◆ WHAT TO PRODUCE ◆
As an exercise in exact copying, transcribe the lines below from the one holding "Moosdijk in den" through the last, with both ends included and pictures left out.

◆ INPUT FOR THIS TASK ◆
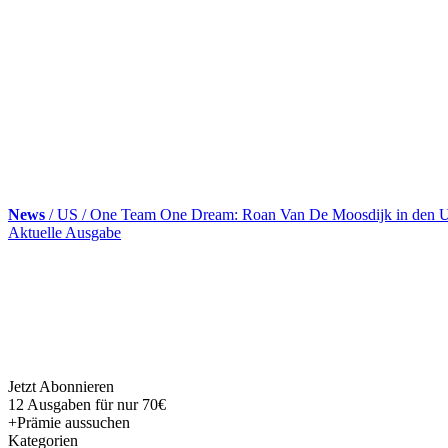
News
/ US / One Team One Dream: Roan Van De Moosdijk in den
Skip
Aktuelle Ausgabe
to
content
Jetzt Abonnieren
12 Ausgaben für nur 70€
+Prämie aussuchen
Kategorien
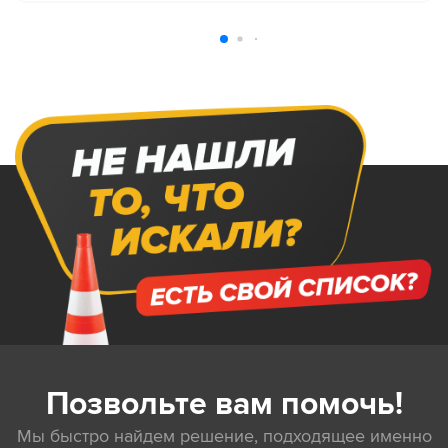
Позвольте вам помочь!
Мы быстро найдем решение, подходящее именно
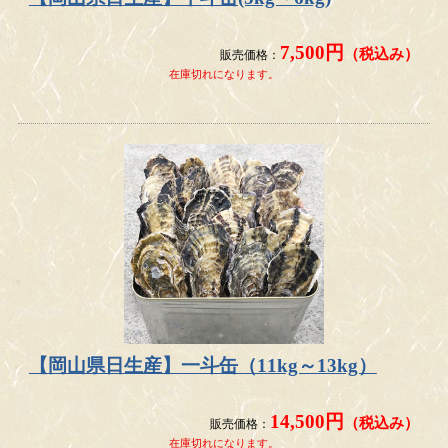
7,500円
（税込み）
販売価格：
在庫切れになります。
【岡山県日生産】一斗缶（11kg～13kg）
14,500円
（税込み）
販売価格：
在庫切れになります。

◆ ANSWER SPACE ◆
/ US / One Team One Dream: Roan Van De Moosdijk in den
Skip
Aktuelle Ausgabe
to
content
Jetzt Abonnieren
12 Ausgaben für nur 70€
+Prämie aussuchen
Kategorien
Позвольте вам помочь!
Мы быстро найдем решение, подходящее именно
7,500円
（税込み）
販売価格：
在庫切れになります。
【岡山県日生産】一斗缶（11kg～13kg）
14,500円
（税込み）
販売価格：
在庫切れになります。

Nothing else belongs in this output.